Activity 1: Summarize the passage on Woody Guthrie's BPA songs in two sentences.
Activity 2:
Answer these from the passage on Woody Guthrie's BPA songs:
(a) What year does the speaker name when describing how pristine the Pacific Northwest was?
(b) Of the 26 songs referenced in the book, how many had been recorded?
(c) Who said that Woody would come home super jazzed about the whole thing?
Activity 3: From the passage on Woody Guthrie's BPA songs, extract the part from "It wasn’t until" to "it was discovered.".

Source document:
Plenty of artists or celebrities have cashed in on a paycheck to promote something or another. But a major difference here is that it seems to me that Woody truly believed in this project.
He needed a job really bad as I explained in the book. He was at probably his lowest ebb, ever. He was discouraged. He was broke. He had a family and needed a gig, and this was a great gig. But this wasn’t selling a bar of soap or a brand of cars. It was about a whole ideology of public or private. About public utility districts providing energy and power to people who didn’t have it before and irrigating dry dusty land for people in order to create something for themselves. A cure for the Dust Bowl and a place for migrants to settle down. So, yes, he was way into it. We make reference in the book that Mary, his wife at the time, said that Woody would come home super jazzed about the whole thing and he was inspired. That’s clearly evident in the quality of the songs. It was the perfect job for him. And he loved it. He loved this area too. I mean, think of how pristine and beautiful the Pacific Northwest was back in 1941. I think being from the Dust Bowl region, the lush landscape made a lifelong impression on him.
“Roll On Columbia” was a song that we actually learned in grade school by heart. I don’t remember Woody Guthrie’s name ever being associated with it. It was one of those songs that just was. In fact, the song itself was famous before Woody’s recording of it was released. How does that even happen?
So this is one of the most amazing discoveries and most interesting aspects of the book for me. The fact that the most well known Woody Guthrie song from this song cycle was never recorded by Woody Guthrie. For years people thought it was never recorded by him. Now, this goes back to the idea that songwriters published songs in song books back in the day and that Woody wrote a million songs but only got a chance to record a fraction of them. And of the 26 songs we reference in the book, only 17 of those songs had been recorded. So it’s not too crazy to think that we know “Roll On Columbia” from other artists, or from summer camps or school via a song book.
It wasn’t until 1987 that anyone heard a recording of it by Woody Guthrie. It was Bill Murlin of the BPA who discovered the old acetate when he made contact with retired BPA employees via an internal newsletter. And there were others too; all these lost acetates that Woody Guthrie recorded in the BPA basement as demos were found in private hands. I imagine this make-shift studio closet where he banged out these songs during his month-long employment there. And one of the lost recordings was “Roll On Columbia!” It’s pretty amazing and I imagine it blew the minds of hard-core Guthrie fans when it was discovered.

Joint position lists:
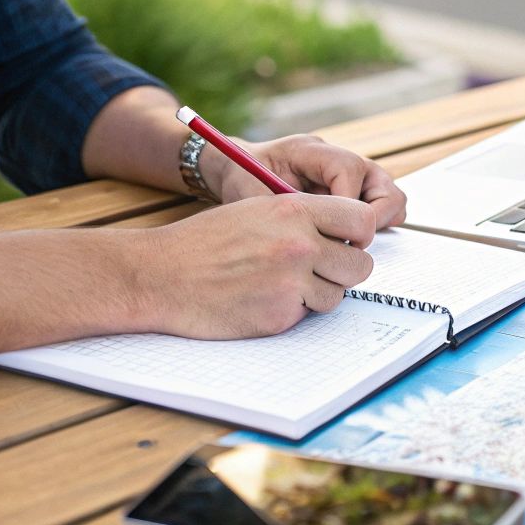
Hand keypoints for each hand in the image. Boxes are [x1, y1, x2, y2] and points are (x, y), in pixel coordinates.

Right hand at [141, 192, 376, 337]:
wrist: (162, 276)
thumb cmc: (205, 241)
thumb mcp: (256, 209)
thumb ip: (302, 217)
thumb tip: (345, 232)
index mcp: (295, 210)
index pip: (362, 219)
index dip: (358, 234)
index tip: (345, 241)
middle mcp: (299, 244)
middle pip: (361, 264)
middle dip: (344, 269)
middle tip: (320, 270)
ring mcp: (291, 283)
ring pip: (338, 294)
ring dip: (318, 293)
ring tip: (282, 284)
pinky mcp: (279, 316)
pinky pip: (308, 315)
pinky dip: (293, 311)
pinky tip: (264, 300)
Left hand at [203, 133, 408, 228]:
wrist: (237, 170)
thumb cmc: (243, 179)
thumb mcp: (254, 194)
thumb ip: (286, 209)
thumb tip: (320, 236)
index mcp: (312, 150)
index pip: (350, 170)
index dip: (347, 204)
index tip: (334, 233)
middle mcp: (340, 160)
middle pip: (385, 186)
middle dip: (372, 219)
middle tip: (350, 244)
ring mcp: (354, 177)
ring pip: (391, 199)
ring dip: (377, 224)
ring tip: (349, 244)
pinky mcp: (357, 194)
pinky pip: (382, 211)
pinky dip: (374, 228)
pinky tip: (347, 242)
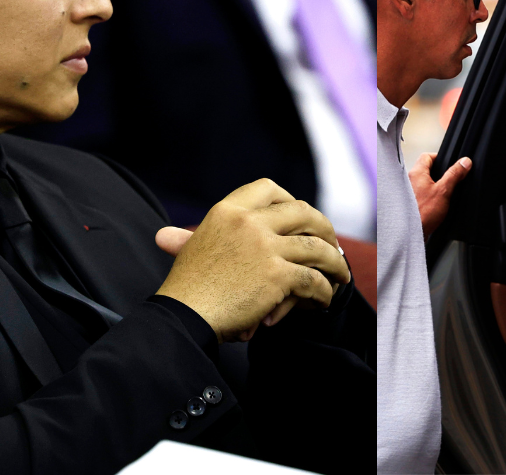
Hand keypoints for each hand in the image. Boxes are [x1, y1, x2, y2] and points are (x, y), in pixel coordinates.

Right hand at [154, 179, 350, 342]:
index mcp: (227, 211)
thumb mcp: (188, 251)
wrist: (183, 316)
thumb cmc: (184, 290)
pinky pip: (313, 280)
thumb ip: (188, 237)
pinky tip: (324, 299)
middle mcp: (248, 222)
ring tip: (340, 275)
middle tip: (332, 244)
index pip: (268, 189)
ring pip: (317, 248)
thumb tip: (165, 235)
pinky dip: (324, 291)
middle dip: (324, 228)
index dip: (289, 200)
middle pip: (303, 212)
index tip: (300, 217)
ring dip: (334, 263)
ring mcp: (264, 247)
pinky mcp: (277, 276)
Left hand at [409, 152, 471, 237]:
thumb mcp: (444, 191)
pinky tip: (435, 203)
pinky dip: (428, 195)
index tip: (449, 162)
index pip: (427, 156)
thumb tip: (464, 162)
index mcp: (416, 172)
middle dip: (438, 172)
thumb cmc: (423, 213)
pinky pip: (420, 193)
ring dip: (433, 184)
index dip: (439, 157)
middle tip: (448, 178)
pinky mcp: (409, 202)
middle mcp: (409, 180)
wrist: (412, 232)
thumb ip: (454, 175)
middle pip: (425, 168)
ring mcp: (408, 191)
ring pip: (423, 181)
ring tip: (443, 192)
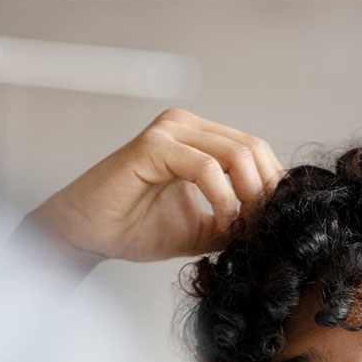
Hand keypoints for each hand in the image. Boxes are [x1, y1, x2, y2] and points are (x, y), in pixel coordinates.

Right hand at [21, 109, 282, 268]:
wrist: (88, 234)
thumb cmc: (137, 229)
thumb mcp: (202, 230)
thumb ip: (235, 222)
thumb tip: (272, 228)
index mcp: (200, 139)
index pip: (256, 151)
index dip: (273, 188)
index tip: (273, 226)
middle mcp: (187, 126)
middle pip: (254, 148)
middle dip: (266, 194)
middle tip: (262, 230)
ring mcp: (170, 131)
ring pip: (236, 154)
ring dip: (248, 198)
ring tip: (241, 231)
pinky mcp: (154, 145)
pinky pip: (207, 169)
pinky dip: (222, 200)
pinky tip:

Exercise solution 1: Broke and discouraged, Woody Guthrie took the BPA job, truly believed in its aim of bringing power and irrigation to people, and loved the Pacific Northwest. His best-known song from the cycle, "Roll On Columbia," was long known from song books and other artists, and his own recording was not heard until 1987, when Bill Murlin of the BPA contacted retired employees and lost acetates turned up in private hands.

Exercise solution 2:
(a) 1941
(b) 17
(c) Mary, his wife at the time

Exercise solution 3:
It wasn’t until 1987 that anyone heard a recording of it by Woody Guthrie. It was Bill Murlin of the BPA who discovered the old acetate when he made contact with retired BPA employees via an internal newsletter. And there were others too; all these lost acetates that Woody Guthrie recorded in the BPA basement as demos were found in private hands. I imagine this make-shift studio closet where he banged out these songs during his month-long employment there. And one of the lost recordings was “Roll On Columbia!” It’s pretty amazing and I imagine it blew the minds of hard-core Guthrie fans when it was discovered.